■ Instructions
1. Answer these questions using the passage on rendering engines.
(a) Which rendering engine do Opera-based browsers use?
(b) Which version of Internet Explorer came preinstalled on Windows 98?
(c) With what did Internet Explorer 5.0 ship that was used for Outlook WebAccess?
2. Reproduce word for word the part of the passage on rendering engines starting with "Web developers today" and going on through "a specific reason.".
3. Carry on the passage on rendering engines from the point at which it stops.

■ Passage shown
═══

At the time of this writing, four major rendering engines for markup exist and are being used in various user agents and browsers. They are often also referred to as the Layout engine, and they include:
• Trident
• Used in the Internet Explorer family. Currently available as Version 4.0 and used in Internet Explorer 8. Proprietary.
• Gecko
• Used by many Mozilla browsers such as Firefox, SeaMonkey, and Songbird. Currently available as Version 1.9.3. Open source.
• Presto
• Used by Opera-based browsers. Currently available as Version 2.6 and used by Opera 10.62. Proprietary.
• WebKit
• Used by Safari, Google Chrome, and other browsers. Open source.
Web developers today are being confronted with an array of extremly error-tolerant user agents. Even if the markup has severe structural damage, such as a missing closing tag for one of the root elements or accidentally added whitespace inside tags and attributes, the user agent still tries to make the best of it and auto-fix the structure to enable correct rendering of the visible output. It does this for a specific reason.
Back in the days when Netscape was dominating the browser market with Netscape Navigator, users had to pay for this product, as only a few mature user agents were available for free at that time. The WWW gained popularity, though, and with the release of Microsoft Plus! for Windows 95 a Netscape Navigator competitor was freely available for all Windows users: Internet Explorer 1.0. Over the following months, Microsoft tried to reach a point of feature parity to be able to compete with Netscape and reduce its market share. That finally happened in 1996 with the release of Microsoft Internet Explorer 3.0, which was the first browser to support scripting, CSS, and similar technologies that were poised to change the face of the WWW. But the major breakthrough came with Internet Explorer 4.0, which came preinstalled on Windows 98, and the monstrous feature-loaded Internet Explorer 5.5. Microsoft attempted to create heavy interaction between Web sites and the actual operating system, providing the infamous ActiveX API. Internet Explorer 5.0 shipped with the equivalent of the XMLHttpRequest object, which was used for Outlook WebAccess and is now enjoying a renaissance in Web 2.0.

═══

[Records from a dataset]
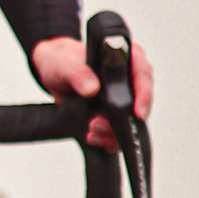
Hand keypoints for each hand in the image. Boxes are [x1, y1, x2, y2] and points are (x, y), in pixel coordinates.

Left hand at [31, 32, 152, 152]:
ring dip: (112, 132)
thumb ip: (78, 73)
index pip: (143, 74)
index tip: (138, 112)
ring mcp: (123, 99)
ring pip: (130, 122)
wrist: (55, 74)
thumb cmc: (64, 61)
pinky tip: (92, 137)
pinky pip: (118, 133)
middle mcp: (129, 79)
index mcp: (125, 58)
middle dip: (123, 120)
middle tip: (98, 124)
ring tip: (91, 132)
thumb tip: (92, 88)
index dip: (144, 94)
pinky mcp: (113, 115)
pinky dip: (107, 139)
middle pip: (140, 104)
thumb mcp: (66, 63)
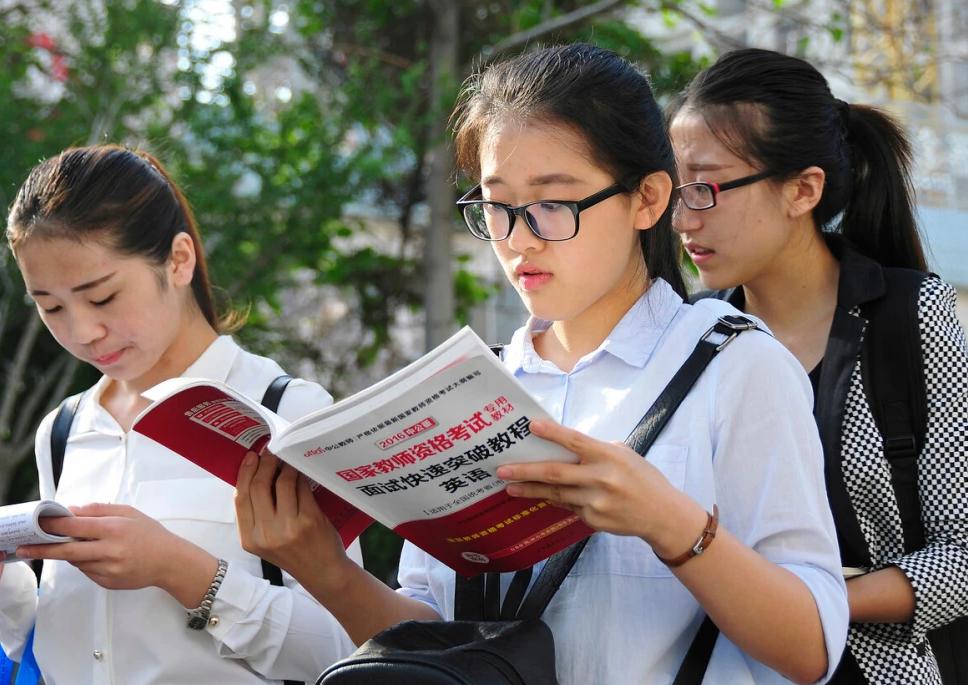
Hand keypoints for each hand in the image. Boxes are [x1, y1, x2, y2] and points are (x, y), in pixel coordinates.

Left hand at [16, 503, 214, 600]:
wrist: (170, 561)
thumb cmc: (150, 534)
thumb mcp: (129, 513)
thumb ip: (100, 509)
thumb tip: (72, 511)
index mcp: (114, 529)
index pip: (75, 526)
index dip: (53, 525)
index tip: (38, 524)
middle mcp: (109, 550)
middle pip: (67, 551)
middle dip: (43, 549)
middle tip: (24, 548)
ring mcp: (108, 569)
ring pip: (76, 562)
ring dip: (70, 553)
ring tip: (80, 545)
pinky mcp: (107, 583)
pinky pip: (87, 571)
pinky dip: (86, 563)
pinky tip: (99, 556)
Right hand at [235, 450, 349, 589]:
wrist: (323, 572)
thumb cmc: (294, 553)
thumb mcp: (265, 540)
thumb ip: (257, 515)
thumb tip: (255, 475)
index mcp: (249, 539)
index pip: (240, 498)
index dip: (244, 473)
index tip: (251, 457)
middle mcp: (265, 534)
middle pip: (259, 487)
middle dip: (265, 464)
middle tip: (270, 453)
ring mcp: (287, 527)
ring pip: (282, 484)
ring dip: (285, 467)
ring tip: (287, 461)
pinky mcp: (308, 520)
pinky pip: (301, 489)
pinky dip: (300, 477)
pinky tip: (301, 472)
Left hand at [495, 418, 704, 555]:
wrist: (662, 515)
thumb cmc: (642, 478)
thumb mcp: (623, 455)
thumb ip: (595, 451)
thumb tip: (563, 447)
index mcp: (609, 456)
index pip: (576, 441)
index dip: (553, 433)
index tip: (531, 426)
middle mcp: (601, 479)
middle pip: (556, 473)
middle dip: (525, 471)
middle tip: (502, 470)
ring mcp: (596, 502)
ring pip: (556, 494)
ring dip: (530, 490)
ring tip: (509, 487)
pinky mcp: (593, 520)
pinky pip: (569, 506)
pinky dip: (558, 500)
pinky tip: (544, 496)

═══

■ Responses
1.
(a) Presto
(b) Internet Explorer 4.0
(c) The equivalent of the XMLHttpRequest object

2.
Web developers today are being confronted with an array of extremly error-tolerant user agents. Even if the markup has severe structural damage, such as a missing closing tag for one of the root elements or accidentally added whitespace inside tags and attributes, the user agent still tries to make the best of it and auto-fix the structure to enable correct rendering of the visible output. It does this for a specific reason.

3.
In reaction to Microsoft's attempt to dominate Netscape's market space, Netscape incorporated numerous new features into Netscape Navigator, and along with Microsoft ensured that Web site development was as easy as possible, even for unexperienced developers and complete beginners. This is one of the reasons today's parsers are highly tolerant of faulty markup and utilize complex algorithms to guess at what the developer might have meant, even if the code is broken and the markup structure is destroyed. Netscape enhanced the scripting support in Navigator and implemented a lot of technologies we still use today in current JavaScript implementations, while Microsoft tried to brew its own mix of scripting languages implementing VisualBasic script support and a slightly different version of client-side scripting called JScript.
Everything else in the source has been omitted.